There are two usages of using Idempotency utility.
The second option is useful for batch or multi-record processing. Imagine that we receive 10 records in a single request. We want the idempotency at the record level, not at the handler level. We can loop through the records and call the decorated function. We need to specify which
Unlike existing utilities, the "manual" options are complex and expose a lot of implementation. Thus, the first release will have less usage options than those utilities.
import {
makeHandlerIdempotent,
DynamoDBPersistenceLayer,
IdempotencyConfig
} from '@aws-lambda-powertools/idempotency';
import middy from '@middy/core';
const config = new IdempotencyConfig({...});
const ddbPersistenceLayer = new DynamoDBPersistenceLayer({...});
const lambdaHandler = async (_event: any, _context: any): Promise<void> => {
/* ...Function logic here... */
}
export const handler = middy(lambdaHandler)
.use(makeHandlerIdempotent({
config: idempotencyConfig,
persistenceLayer: ddbPersistenceLayer,
});
import {
idempotentHandler,
DynamoDBPersistenceLayer,
IdempotencyConfig
} from '@aws-lambda-powertools/idempotency';
const config = new IdempotencyConfig({...});
const ddbPersistenceLayer = new DynamoDBPersistenceLayer({...});
class Lambda implements LambdaInterface {
// Decorate your handler class method
@idempotentHandler(config, ddbPersistenceLayer)

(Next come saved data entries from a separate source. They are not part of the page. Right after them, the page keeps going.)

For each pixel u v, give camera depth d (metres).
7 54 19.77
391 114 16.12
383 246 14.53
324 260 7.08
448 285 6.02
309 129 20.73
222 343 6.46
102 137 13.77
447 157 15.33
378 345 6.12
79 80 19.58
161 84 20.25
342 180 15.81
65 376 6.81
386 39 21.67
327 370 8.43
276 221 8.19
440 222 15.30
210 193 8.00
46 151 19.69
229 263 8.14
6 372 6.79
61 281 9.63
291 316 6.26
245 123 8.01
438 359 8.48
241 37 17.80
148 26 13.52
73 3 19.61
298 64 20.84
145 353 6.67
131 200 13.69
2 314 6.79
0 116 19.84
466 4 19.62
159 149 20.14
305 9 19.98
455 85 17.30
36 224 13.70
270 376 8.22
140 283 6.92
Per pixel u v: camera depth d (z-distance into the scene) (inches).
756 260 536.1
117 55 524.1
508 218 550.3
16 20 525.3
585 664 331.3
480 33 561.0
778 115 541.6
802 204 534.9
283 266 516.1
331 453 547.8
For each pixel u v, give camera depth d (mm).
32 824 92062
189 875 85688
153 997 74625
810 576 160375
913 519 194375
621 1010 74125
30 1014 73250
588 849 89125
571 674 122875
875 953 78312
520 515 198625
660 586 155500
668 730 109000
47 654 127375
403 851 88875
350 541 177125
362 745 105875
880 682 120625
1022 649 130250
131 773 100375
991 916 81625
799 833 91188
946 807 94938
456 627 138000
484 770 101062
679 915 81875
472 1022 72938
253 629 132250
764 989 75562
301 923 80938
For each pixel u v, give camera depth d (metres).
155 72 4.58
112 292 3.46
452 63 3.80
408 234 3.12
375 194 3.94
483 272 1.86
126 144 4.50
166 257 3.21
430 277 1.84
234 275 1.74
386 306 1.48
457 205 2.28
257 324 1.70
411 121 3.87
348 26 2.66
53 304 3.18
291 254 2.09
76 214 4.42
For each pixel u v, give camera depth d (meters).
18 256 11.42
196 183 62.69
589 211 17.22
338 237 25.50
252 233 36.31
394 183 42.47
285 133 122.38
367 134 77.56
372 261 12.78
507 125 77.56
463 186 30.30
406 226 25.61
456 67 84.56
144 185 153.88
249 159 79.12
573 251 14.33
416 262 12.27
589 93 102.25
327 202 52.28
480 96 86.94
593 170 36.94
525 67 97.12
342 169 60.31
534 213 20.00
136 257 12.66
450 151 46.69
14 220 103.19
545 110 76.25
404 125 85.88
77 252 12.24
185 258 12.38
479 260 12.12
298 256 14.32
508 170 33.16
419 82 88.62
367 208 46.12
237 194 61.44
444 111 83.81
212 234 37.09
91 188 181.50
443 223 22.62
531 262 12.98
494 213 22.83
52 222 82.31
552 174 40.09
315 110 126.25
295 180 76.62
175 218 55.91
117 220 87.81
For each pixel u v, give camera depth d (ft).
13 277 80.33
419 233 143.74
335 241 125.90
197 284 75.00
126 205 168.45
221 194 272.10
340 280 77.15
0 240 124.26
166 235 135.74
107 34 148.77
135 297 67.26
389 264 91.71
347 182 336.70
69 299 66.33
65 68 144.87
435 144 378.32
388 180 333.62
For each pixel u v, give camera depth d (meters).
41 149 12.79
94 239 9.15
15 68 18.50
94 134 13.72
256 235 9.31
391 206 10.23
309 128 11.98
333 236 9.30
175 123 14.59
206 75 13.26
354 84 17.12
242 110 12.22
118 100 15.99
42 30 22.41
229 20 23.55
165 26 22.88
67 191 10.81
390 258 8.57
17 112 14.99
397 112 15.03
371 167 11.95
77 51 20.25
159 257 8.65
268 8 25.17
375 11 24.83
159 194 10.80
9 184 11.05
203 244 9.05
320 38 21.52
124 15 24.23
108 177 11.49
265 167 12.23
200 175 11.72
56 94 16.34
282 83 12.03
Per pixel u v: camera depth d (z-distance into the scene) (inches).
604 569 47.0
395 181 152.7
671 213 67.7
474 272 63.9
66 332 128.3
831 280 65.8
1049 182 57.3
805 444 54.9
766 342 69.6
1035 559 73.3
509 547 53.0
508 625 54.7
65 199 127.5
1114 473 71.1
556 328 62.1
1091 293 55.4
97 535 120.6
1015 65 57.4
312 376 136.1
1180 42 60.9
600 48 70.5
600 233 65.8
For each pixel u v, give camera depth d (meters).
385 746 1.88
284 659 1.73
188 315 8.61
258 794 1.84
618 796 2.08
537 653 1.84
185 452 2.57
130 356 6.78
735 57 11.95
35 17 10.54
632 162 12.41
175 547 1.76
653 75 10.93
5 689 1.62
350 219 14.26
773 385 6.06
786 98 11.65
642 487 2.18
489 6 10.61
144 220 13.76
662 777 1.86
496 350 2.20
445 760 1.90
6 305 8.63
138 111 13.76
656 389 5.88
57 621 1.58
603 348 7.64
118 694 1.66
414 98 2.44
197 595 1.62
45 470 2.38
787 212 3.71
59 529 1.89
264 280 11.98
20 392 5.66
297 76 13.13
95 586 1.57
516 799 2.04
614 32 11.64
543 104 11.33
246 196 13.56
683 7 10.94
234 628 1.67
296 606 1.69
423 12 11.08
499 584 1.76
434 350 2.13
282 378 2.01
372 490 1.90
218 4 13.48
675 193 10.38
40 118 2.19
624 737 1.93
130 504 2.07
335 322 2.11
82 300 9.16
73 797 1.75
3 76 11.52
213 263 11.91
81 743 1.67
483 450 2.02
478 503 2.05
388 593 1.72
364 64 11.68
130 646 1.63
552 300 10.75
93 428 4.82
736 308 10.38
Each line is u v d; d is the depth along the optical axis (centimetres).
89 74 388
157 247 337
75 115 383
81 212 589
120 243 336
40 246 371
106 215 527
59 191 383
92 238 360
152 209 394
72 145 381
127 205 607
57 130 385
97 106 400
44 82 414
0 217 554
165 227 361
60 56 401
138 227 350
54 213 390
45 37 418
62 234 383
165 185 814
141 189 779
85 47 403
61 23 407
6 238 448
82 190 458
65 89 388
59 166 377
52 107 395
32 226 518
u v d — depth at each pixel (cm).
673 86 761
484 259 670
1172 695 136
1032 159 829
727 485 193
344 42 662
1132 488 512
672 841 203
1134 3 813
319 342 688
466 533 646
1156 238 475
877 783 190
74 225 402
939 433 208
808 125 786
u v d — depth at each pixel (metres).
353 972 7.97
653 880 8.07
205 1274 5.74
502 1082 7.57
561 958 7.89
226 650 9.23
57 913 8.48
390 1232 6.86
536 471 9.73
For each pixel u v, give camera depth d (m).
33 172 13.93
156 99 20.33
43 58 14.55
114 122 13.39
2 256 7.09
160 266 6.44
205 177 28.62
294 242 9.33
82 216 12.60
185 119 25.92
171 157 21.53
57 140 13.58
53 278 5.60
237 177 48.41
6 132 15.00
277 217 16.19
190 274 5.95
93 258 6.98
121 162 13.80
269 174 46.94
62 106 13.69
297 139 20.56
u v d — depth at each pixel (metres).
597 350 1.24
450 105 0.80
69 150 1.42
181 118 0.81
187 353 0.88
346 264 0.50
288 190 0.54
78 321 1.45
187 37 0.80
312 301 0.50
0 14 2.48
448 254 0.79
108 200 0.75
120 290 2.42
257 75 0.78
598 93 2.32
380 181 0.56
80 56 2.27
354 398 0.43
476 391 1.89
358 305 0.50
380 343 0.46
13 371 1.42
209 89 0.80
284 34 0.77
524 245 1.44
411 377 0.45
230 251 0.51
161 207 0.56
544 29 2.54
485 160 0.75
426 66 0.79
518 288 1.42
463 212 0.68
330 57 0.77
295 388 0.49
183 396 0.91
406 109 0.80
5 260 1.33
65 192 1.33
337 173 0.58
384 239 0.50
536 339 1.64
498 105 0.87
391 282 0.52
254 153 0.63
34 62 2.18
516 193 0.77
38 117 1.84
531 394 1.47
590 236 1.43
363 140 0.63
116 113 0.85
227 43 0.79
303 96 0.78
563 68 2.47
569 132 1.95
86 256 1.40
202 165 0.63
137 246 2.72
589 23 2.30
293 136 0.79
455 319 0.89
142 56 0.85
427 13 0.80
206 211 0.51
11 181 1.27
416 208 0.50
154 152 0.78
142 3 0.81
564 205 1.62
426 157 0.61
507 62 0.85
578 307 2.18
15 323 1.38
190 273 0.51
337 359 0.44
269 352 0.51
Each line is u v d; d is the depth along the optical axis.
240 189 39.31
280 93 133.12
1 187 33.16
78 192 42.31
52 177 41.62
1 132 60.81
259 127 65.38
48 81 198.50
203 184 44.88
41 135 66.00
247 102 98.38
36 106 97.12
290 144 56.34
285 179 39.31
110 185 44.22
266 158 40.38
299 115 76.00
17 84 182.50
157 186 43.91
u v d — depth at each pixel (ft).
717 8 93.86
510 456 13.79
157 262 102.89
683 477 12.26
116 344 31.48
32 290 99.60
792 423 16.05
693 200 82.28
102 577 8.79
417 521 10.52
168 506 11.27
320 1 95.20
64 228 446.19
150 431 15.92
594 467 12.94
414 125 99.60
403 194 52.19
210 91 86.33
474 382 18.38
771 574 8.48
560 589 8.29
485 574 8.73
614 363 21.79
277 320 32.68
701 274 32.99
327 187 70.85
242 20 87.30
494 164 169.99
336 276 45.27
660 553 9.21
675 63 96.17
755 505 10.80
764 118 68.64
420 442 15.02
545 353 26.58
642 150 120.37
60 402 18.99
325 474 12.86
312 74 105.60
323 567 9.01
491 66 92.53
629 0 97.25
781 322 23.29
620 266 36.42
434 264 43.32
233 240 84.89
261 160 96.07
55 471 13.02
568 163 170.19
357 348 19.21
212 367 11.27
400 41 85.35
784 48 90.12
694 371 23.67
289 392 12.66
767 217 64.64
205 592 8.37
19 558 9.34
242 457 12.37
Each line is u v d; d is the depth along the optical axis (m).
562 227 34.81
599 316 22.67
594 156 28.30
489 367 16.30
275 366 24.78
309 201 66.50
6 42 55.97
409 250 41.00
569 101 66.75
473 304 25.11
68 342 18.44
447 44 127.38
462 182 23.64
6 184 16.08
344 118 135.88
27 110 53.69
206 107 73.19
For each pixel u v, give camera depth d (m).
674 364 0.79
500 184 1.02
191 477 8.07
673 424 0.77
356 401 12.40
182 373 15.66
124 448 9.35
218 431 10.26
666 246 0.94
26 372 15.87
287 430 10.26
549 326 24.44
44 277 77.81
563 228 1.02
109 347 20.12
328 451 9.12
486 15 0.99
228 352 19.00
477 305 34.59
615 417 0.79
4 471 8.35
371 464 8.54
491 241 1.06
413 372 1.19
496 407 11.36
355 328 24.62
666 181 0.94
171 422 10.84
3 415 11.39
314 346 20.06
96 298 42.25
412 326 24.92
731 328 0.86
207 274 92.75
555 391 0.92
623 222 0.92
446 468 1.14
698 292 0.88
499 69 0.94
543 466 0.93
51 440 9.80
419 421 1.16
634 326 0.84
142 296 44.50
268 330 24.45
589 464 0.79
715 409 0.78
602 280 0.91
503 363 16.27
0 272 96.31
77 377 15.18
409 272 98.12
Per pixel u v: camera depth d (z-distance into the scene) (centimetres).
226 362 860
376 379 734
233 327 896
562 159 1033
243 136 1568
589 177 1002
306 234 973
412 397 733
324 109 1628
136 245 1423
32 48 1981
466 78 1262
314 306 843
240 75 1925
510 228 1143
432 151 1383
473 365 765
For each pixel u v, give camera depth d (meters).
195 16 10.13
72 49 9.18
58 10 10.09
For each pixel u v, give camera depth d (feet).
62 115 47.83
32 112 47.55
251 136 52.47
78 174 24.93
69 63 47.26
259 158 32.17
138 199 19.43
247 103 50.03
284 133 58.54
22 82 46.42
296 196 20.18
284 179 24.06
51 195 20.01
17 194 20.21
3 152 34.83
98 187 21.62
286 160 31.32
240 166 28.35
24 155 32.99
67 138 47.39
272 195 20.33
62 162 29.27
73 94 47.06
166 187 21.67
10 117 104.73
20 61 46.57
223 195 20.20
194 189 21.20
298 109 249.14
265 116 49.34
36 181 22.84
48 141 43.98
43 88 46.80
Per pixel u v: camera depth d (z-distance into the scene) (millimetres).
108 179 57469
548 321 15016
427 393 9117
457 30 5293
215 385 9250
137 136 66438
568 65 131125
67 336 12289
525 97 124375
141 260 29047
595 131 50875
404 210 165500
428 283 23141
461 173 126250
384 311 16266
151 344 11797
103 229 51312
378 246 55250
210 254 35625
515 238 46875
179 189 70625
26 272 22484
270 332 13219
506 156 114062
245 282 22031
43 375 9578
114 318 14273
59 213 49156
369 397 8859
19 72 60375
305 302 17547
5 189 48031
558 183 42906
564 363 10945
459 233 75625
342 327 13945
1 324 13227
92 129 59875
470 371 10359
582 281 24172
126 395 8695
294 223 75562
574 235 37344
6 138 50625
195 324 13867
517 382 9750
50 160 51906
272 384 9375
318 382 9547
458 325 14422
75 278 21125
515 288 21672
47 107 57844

public async handler(_event: any, _context: any): Promise<void> {
/* ...Function logic here... */
}
}
export const handlerClass = new Lambda();
export const handler = handlerClass.handler.bind(handlerClass);
Note that this feature is typically used with Batch Utility (https://awslabs.github.io/aws-lambda-powertools-python/latest/utilities/idempotency/#idempotent_function-decorator). Given that we don’t have Batch Utility yet, we will give an example with a simple for
loop. But be mindful that the more resilient way is to handle failed records, which is out of scope for this utility.
import {
idempotentFunction,
DynamoDBPersistenceLayer,
IdempotencyConfig
} from '@aws-lambda-powertools/idempotency';
import middy from '@middy/core'
const config = new IdempotencyConfig({...});
const ddbPersistenceLayer = new DynamoDBPersistenceLayer({...});
class Lambda implements LambdaInterface {
public async handler(_event: any, _context: any): Promise<void> {
const records = /*..Extract SQS/DDB stream record, etc..*/
const results = []
for(record of records) {
results.push(this.process(record));
}
/* ...Format and return result... */
}
@idempotentFunction({
dataKeywordArgument = 'record', // Match with param name of decorated function below
config,
ddbPersistenceLayer
})
private process(record: any) {
/* ...Function logic here... */
return result;
}
}
export const handlerClass = new Lambda();
export const handler = handlerClass.handler.bind(handlerClass);
Majority of TypeScript/JS Lambda code are not using a class. Middy middleware is not an option as we are dealing with a non-handler function. To support this major use case, we provide a wrapper function
import {
makeFunctionIdempotent,
DynamoDBPersistenceLayer,
IdempotencyConfig
} from '@aws-lambda-powertools/idempotency';
const config = new IdempotencyConfig({...});
const ddbPersistenceLayer = new DynamoDBPersistenceLayer({...});
/**
* Function to process a single record
*/
function processRecord(record: any) {
/* ...Function logic here... */
return result;
}
/**
* Higher-order function to process a single record
*/
const processIdempotently = makeFunctionIdempotent(
processRecord,
{
dataKeywordArgument: 'record',
/*... other options...*/
}
);
const lambdaHandler = async (_event: any, _context: any): Promise<void> => {
const records = /*..Extract SQS/DDB stream record, etc..*/
const results = [];
for (const record of records) {
results.push(processIdempotently(record));
}
/* ...Format and return result... */
}
//...
The first release will contain only high/medium priority features. All "Out of scope" features won’t be implement in the future releases unless there is a clear signal from customers.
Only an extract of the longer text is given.